- SOAL LATIHAN 1
Jawab pertanyaan berikut berdasarkan teks tentang susah ibadah di Jepang:
(a) Untuk apa saja penulis memakai penghasilan dari baito?
(b) Sholat jamak apa yang sering dilakukan penulis?
(c) Di tempat apa penulis bekerja selama hidup di Jepang?
- SOAL LATIHAN 2
Tuliskan lanjutan teks tentang susah ibadah di Jepang, mulai setelah kalimat terakhirnya.

- KUTIPAN TEKS
Susah ibadah di Jepang

Susah ibadah di Jepang

FUJIHARU – Baito di Jepang merupakan satu cara agar bisa survive di negeri matahari terbit ini. Dengan baito aka part time job/ kerja paruh waktu, aku bisa jajan sehari hari dan bayar sekolah. Bagi yang dapat beasiswa nggak masalah lah ya. Mereka bisa jajan dan melakukan aktivitas lain tanpa memikirkan kondisi finansial, soalnya udah di support sama pemerintah. Bagi yang banyak duit bisa ditopang ama ortunya yang banyak duit juga. Kalo pinter ya beasiswa lah ya. Berhubung aku nggak pinter amat, ya harus cari cara lain dengan baito. Endasmu apa di support mulu. Udah mah bodoh, masa ortu support juga, hahahahahah.

Susah Ibadah di Jepang, Insiden Jenggot
Foto setelah sholat di daerah kusatsu onsen

Aku emang bukan orang suci atau baik, tapi aku dengan yakin akan bilang, “Aku sedang menuju baik”. Kok berani bilang begitu? Ya iyalah aku nggak mau jadi orang jahat. Klise? Biarin. Emang aku bukan orang jahat. Aku ingin menjadi orang baik, meskipun tidak jenius atau tidak keren. Dengan baik, menurut aku akan menjadikan hidup ini menjadi lebih tenang. Toh banyak juga yang jenius dan pinter, tapi ketika dia tidak baik, maka semua hal menjadi minus. Pokoknya titik. Baik.

Jika sholat, seringnya adalah aku jamak taqdim dan jamak takhir. Bahkan sholatnya sering di waktu yang nggak sesuai.

Nah, selama hidup di Jepang ini, aku bekerja di salah satu restoran. Kalian mungkin pernah mendengar bahwa hampir sebagian orang Jepang tidak suka yang namanya jambang. Ya, bagi mereka, katanya berjambang itu terkesan kotor. Ada juga beberapa yang bilang berjambang itu keren. Kalo bagi aku, karena menurut nabi ini sunah, ya aku laksanakan. Gunanya buat aku apa? Aku percaya, ketika yang namanya sunah atau wajib, entah saat ini aku belum merasakan atau masih ragu, aku akan dengan segenap hati berusaha melaksanakannya. Ya, mungkin bisa dibilang dogma? Nggak juga, yang pasti aku merasa, jika ini menyangkut agama, aku merasa percaya. Karena ketika rasa gelisah dan kecewa melanda, bukan teman, orang tua atau siapapun yang bisa menolong, tapi justru dari agama. Ketika percaya akan kewajiban dan sunah, aku sangat mempercayainya. Mungkin saat ini tidak semua kewajiban dan sunah dilaksanakan, tapi dengan melaksanakan beberapa hal, semoga hal sunah atau yang wajib lainnya bisa dilaksanakan dengan baik.

- CATATAN TERSEDIA
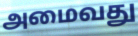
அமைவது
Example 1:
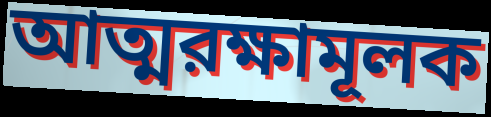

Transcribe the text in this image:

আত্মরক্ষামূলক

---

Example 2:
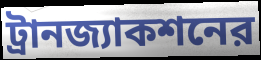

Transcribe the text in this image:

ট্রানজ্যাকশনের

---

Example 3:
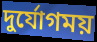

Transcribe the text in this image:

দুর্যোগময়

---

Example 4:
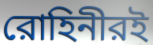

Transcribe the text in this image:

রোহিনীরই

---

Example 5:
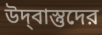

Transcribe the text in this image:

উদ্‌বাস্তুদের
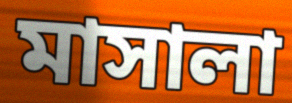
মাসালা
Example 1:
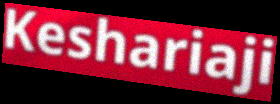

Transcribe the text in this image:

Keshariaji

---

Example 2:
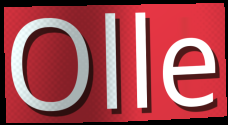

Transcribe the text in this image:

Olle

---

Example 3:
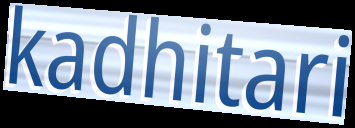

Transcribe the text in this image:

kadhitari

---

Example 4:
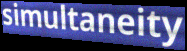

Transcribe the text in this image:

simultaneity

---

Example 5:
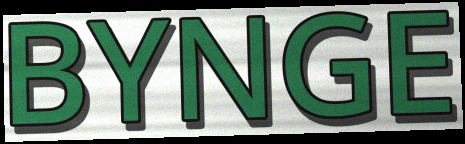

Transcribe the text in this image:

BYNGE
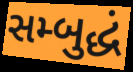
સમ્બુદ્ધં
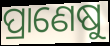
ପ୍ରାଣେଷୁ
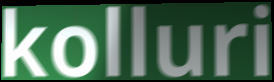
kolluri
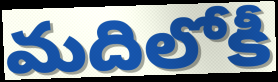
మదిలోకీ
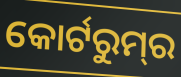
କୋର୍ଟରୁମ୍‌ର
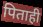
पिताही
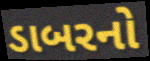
...
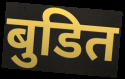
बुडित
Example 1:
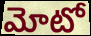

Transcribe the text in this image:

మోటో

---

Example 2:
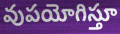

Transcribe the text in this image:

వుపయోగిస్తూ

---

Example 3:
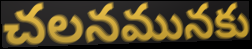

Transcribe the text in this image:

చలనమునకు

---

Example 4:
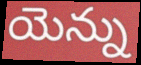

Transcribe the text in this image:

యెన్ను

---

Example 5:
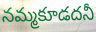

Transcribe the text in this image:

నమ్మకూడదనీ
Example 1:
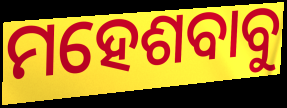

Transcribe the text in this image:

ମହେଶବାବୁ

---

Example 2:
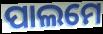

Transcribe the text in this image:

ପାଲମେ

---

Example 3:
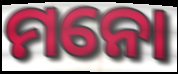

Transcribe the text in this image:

- HASIL TUGAS 1
(a) Untuk jajan sehari-hari dan bayar sekolah.
(b) Jamak taqdim dan jamak takhir.
(c) Di salah satu restoran.

- HASIL TUGAS 2
Berhubung baito di restoran, aku harus selalu klimis di kumis dan jenggot alias jambang. Ketika awal kerja, aku diminta untuk mencukur klimis kumis dan jenggot, dan aku menyanggupinya, karena aku pikir mungkin hanya awal kerja aja, selanjutnya bebas. Tapi justru sebaliknya, ini menjadi hal yang akan membingungkan, atau justru salah paham antara aku dan orang Jepang.

SUSAHNYA MELAKSANAKAN IBADAH SUNAH, APALAGI WAJIB DI JEPANG

Setiap aku ditegur belum cukur jenggot dan kumis, aku selalu beralasan bahwa lupa, padahal bukan lupa, aku ingin melaksanakan sunah nabi dengan memanjangkan jenggot, atau setidaknya menumbuhkan jenggot. Bukannya ciri seorang laki laki muslim adalah berjenggot?

Teguran dari kepala restoran (tenchou) ini selalu aku dapatkan hampir setiap minggu, apalagi pertumbuhan kumis dan jenggot aku sangat cepat. Dalam seminggu saja, cukup lebat. Hari kamis, 11 februari 2016 adalah puncak dari semua itu.

Sebelum baito, aku cukur kumis dan tetap membiarkan jenggot apa adanya, which is tetap tumbuh. Aku sangat yakin bahwa dengan melaksanakan sunah, akan mendatangkan kebaikan.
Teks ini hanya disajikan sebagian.